On the day the Vault 7 documents were first released, WikiLeaks described UMBRAGE as “a substantial library of attack techniques ‘stolen’ from malware produced in other states including the Russian Federation,” and tweeted, “CIA steals other groups virus and malware facilitating false flag attacks.” A conspiracy theory soon emerged alleging that the CIA framed the Russian government for interfering in the 2016 U.S. elections. Conservative commentators such as Sean Hannity and Ann Coulter speculated about this possibility on Twitter, and Rush Limbaugh discussed it on his radio show. Russian foreign minister Sergey Lavrov said that Vault 7 showed that “the CIA could get access to such ‘fingerprints’ and then use them.”

In The Washington Post the cybersecurity researcher Ben Buchanan writes that he is sceptical of those theories and that he believes Russia to have initially obtained the DNC emails.

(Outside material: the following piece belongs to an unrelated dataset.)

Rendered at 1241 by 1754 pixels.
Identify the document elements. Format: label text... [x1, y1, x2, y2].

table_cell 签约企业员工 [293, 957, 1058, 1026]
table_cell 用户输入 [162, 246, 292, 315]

In April 2017, the WikiLeaks Twitter account suggested that the Khan Shaykhun chemical attack, which international human rights organisations and governments of the United States, United Kingdom, Turkey, Saudi Arabia, France, and Israel attributed to the Syrian government, was a false flag attack. WikiLeaks stated that “while western establishment media beat the drum for more war in Syria the matter is far from clear”, and shared a video by a Syrian activist who said that Islamist extremists were probably behind the chemical attack, not the Syrian government.